Taraflar arasındaki 4650 sayılı Kanun'la değişik 2942 sayılı Kamulaştırma Kanunu'nun (2942 sayılı Kanun) 10 uncu maddesine dayanan kamulaştırma bedelinin tespiti ve kamulaştırılan taşınmazın davacı idare adına adına tescili istemine ilişkin davada verilen karar hakkında yapılan temyiz incelemesi sonucunda, Dairece, Mahkeme kararının bozulmasına karar verilmiştir.

Mahkemece bozma ilamına uyularak yeniden yapılan yargılama sonucunda; davanın kabulüne karar verilmiştir.

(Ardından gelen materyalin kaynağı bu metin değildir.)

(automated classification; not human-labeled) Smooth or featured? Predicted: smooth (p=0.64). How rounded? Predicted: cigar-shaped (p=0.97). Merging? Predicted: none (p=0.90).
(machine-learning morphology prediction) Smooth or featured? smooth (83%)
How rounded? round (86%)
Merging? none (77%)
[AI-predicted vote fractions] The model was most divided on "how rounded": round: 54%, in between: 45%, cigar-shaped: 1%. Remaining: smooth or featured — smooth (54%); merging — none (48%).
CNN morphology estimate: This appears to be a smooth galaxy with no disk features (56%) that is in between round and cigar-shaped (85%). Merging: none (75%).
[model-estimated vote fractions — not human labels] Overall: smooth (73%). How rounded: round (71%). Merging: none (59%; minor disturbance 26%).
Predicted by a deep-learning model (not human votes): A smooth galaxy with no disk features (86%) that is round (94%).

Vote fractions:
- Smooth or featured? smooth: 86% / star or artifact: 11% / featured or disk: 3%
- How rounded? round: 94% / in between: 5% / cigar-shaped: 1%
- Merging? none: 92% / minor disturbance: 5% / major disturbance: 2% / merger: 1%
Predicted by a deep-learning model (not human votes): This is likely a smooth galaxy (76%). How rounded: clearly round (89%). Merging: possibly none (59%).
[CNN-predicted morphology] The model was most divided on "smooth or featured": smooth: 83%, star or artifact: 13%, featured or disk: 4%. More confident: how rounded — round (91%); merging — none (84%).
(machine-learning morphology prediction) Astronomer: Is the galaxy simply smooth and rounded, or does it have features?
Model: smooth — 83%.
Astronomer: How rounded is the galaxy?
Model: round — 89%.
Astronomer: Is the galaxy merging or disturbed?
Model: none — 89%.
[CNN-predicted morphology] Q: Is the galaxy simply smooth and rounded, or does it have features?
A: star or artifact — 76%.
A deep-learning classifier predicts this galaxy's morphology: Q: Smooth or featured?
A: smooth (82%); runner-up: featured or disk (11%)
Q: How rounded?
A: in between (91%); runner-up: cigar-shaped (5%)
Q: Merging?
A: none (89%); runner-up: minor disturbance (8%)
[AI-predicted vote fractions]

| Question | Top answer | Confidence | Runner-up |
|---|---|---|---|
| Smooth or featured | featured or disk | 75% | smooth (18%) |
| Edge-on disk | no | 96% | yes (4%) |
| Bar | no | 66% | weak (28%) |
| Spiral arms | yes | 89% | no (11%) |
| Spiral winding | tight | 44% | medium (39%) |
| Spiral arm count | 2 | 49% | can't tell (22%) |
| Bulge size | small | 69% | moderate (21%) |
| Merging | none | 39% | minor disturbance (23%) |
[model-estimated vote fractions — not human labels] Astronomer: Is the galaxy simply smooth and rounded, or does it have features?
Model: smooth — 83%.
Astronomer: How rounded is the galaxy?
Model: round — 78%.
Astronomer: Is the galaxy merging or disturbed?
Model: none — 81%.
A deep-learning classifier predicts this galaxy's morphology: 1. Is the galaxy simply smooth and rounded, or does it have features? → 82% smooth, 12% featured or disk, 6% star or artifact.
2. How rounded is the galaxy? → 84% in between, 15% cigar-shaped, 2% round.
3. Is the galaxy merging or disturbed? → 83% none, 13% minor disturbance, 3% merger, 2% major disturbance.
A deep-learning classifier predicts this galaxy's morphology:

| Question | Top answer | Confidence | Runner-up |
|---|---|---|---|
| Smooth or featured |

Mahkeme kararı davacı idare vekili tarafından temyiz edilmekle; süre, temyiz şartı ve diğer usul eksiklikleri yönünden yapılan ön inceleme sonucunda, temyiz dilekçesinin kabulüne karar verildikten ve Tetkik Hâkimi tarafından hazırlanan rapor dinlendikten sonra dosyadaki belgeler incelenip gereği düşünüldü:

I. DAVA

Davacı idare vekili dava dilekçesinde özetle; ... ili, ... ilçesi, ... Mahallesi 442 ada 7 parsel sayılı taşınmazın kamulaştırma bedelinin tespiti ve kamulaştırılan taşınmazın davacı idare adına tescilini talep etmiştir.

II. CEVAP

Davalı vekili cevap dilekçesinde özetle; davacı idare tarafından yapılan hesaplamaların usulüne uygun olarak yapılmadığını beyan etmiştir.

III. MAHKEME KARARI

Mahkemenin 17.11.2020 tarihli ve 2020/57 Esas, 2020/421 Karar sayılı kararı ile davanın kabulüne karar verilmiştir.

IV. BOZMA VE BOZMADAN SONRAKİ YARGILAMA SÜRECİ

A. Bozma Kararı

1. Mahkemenin yukarıda belirtilen kararına karşı süresi içinde davacı idare vekili temyiz isteminde bulunmuştur.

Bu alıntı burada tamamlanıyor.